■ **Dataset items**

>>>>

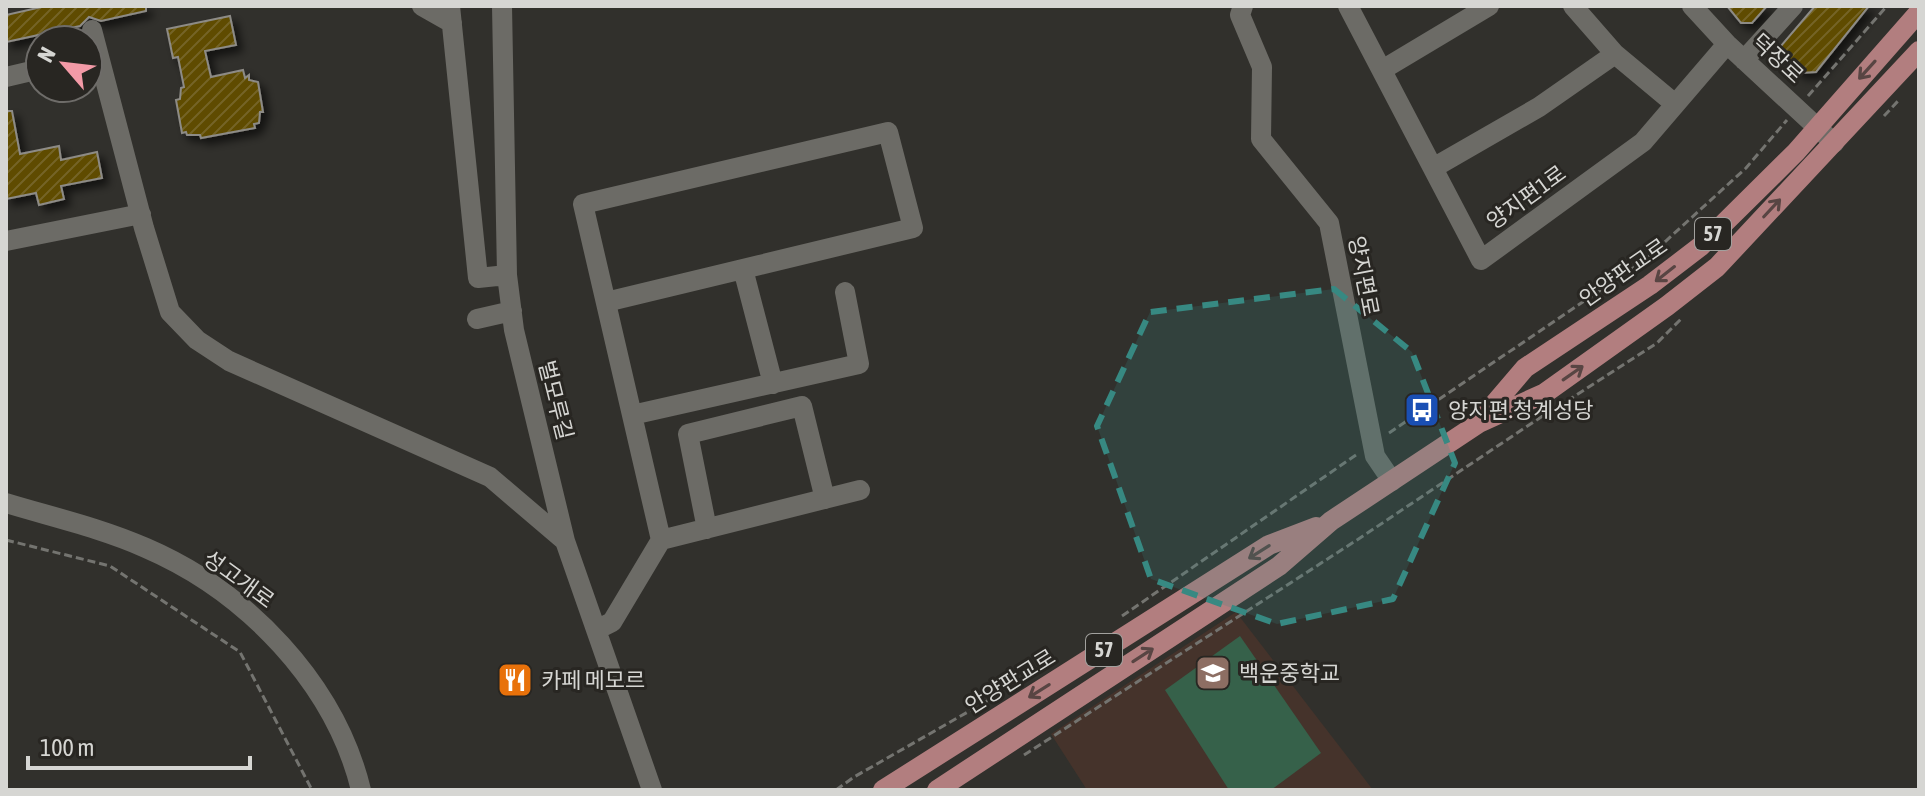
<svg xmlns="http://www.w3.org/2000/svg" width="1925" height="796" viewBox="0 0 1925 796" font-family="'Asap Condensed','Noto Sans KR',sans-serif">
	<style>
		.education { fill: #45332b }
		.grass { fill: #36614a }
		.building { fill: url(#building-hatch); stroke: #8d8b86; stroke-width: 2; filter: url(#shadow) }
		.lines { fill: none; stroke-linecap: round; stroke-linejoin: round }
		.path { stroke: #747470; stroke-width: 3; stroke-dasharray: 8 4; stroke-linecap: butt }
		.minor { stroke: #6c6b66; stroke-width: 20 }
		.major { stroke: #b27e7f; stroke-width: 20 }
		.oneway { stroke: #584543 }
		.marked { fill: #378982; fill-opacity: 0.2; stroke: #378982; stroke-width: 6; stroke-dasharray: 16 10; stroke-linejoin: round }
		.labels { text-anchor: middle; stroke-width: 6; stroke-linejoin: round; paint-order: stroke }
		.shield { fill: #282622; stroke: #a2a19e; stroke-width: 2 }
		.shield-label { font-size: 20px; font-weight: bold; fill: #d6d6d3 }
		.street-label { font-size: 22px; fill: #d6d6d3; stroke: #282622 }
		.poi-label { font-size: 22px; fill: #d6d6d3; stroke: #282622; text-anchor: start }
	</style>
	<defs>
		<pattern id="building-hatch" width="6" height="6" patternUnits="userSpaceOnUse" patternTransform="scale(2)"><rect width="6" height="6" fill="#5e4b01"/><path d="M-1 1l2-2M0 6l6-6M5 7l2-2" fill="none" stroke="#746425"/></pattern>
		<filter id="shadow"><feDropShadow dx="6" dy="6" stdDeviation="4" flood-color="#0009"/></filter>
	</defs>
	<rect width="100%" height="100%" fill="#31302c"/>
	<!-- education -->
	<path class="education" d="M1236,612L1373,790H1087L1051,734Z"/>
	<!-- grass -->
	<path class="grass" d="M1240,636L1321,753L1271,790H1229L1165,690Z"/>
	<!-- building -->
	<path class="building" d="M46,6H146V11L101,21L89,17L80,26L6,42V15Z
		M1727,6H1767L1752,23H1741Z
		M1815,6H1869L1816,72L1800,73L1780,55V47Z
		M230,16L236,45L205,51L211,77L243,70L245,78L249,75V80L258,82L263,112H260L259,123L254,124L255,128L201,138L200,135H187L186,132L182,133L176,100L180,99L181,88L184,87L178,57L173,58L167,29Z
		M6,111H12L20,154L59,146L61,160L97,152L102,178L61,186L64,199L39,205L36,193L6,199Z"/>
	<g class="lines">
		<!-- path -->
		<path class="path" d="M1808,96L1887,6
			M1884,116L1898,101
			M1567,401L1657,343L1683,317
			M1389,433L1645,260L1746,168L1787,120
			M6,540L110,566L240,652L312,790
			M1122,616L1356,455
			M1024,755L1360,538L1550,411
			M836,790L854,777L1001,693"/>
		<!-- minor -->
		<path class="minor" d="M422,6L452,23
			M450,6L478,278L507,275
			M502,6L507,275L514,330L565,541L652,790
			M1243,6L1240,15L1262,67L1261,139L1329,223L1375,456L1392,481
			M1348,6L1481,260L1643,142L1727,44
			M1573,6L1615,54L1675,104
			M1692,6L1727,44L1834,143
			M92,30L144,228L170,312L197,340L229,361L490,477L565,541
			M1744,60L1793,6
			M1382,70L1489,6
			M6,77L40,69
			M1433,168L1539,107L1615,54
			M6,241L141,214
			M743,269L773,384
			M606,302L913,228L888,132L583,204L661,540
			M477,319L512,311
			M632,415L859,364L845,292
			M6,503C52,517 101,528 146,548C246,591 335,683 361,790
			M707,529L688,434L802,406L825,499
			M596,630L612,622L661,540L860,490"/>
		<!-- major -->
		<path class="major" d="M1484,416L1525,368L1650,285L1701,246L1796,152L1919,12
			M883,790L1269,545L1316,527
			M937,790L1279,566L1331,521L1479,423L1545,393L1667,306L1717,267L1919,51"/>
	</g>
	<!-- one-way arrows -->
	<defs><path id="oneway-shaft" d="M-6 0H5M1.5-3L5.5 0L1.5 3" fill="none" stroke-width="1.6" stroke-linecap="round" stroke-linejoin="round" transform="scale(2)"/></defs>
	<g class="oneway">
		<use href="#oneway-shaft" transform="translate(1867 70) rotate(132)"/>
		<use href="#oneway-shaft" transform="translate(1772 208) rotate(-47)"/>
		<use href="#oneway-shaft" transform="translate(1665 274) rotate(142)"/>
		<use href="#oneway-shaft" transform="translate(1573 373) rotate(-35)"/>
		<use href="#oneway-shaft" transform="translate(1259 552) rotate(148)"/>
		<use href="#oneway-shaft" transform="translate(1143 655) rotate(-33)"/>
		<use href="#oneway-shaft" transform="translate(1039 691) rotate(148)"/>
	</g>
	<!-- marked area -->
	<path class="marked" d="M1334,289L1412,352L1455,463L1393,599L1277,624L1151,579L1097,426L1150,312Z"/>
	<!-- icons -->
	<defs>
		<symbol id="bus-square" viewBox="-11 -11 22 22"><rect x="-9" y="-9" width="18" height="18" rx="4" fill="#1a4fb4" stroke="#282622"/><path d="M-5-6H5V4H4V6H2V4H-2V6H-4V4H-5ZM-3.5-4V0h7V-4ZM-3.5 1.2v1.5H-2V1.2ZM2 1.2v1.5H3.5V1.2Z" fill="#fff"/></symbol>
		<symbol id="school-square" viewBox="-11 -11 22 22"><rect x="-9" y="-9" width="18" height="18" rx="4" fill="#8d6e63" stroke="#282622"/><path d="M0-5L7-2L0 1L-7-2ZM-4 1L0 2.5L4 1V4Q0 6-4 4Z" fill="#fff"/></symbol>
		<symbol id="restaurant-square" viewBox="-11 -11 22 22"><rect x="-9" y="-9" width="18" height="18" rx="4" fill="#e8710a" stroke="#282622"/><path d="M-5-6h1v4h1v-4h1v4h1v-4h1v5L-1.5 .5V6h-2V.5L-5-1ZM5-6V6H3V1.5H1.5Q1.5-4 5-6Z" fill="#fff"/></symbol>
	</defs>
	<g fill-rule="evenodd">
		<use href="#bus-square" x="1402" y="390" width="40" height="40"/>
		<use href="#school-square" x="1193" y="653" width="40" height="40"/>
		<use href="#restaurant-square" x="495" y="660" width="40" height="40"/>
	</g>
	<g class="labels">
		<!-- shield labels -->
		<g class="shield">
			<rect x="1695" y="218" width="36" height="32" rx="6"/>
			<rect x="1086" y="634" width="36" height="32" rx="6"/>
		</g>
		<g class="shield-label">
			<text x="1713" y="241">57</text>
			<text x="1104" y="657">57</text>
		</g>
		<!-- street labels -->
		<g class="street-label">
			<text transform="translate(1778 58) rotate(43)" y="8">덕장로</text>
			<text transform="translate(1526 197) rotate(-36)" y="8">양지편1로</text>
			<text transform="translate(1623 272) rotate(-35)" y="8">안양판교로</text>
			<text transform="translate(1364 276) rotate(79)" y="8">양지편로</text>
			<text transform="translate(556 400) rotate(76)" y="8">벌모루길</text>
			<text transform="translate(239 579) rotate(36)" y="8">성고개로</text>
			<text transform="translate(1010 681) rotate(-32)" y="8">안양판교로</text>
		</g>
		<!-- poi labels -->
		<g class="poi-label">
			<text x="1448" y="418">양지편.청계성당</text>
			<text x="1239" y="681">백운중학교</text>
			<text x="541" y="688">카페 메모르</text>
		</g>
	</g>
	<!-- border -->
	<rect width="1925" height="796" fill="none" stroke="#d6d6d3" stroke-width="16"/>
	<!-- north arrow -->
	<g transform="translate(64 64) rotate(298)"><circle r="38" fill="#282622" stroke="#6e6c69" stroke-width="2"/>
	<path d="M0-6L14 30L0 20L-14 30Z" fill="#f39aa7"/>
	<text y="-12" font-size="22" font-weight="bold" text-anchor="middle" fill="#d6d6d3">N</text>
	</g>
	<!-- scale -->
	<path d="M28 756v12h222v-12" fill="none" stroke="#d6d6d3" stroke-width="4"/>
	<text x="40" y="756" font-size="24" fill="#d6d6d3" stroke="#282622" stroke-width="6" paint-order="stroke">100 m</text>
</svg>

<<<<

Copy out each line carrying the string "lines" from the data.

		.lines { fill: none; stroke-linecap: round; stroke-linejoin: round }
	<g class="lines">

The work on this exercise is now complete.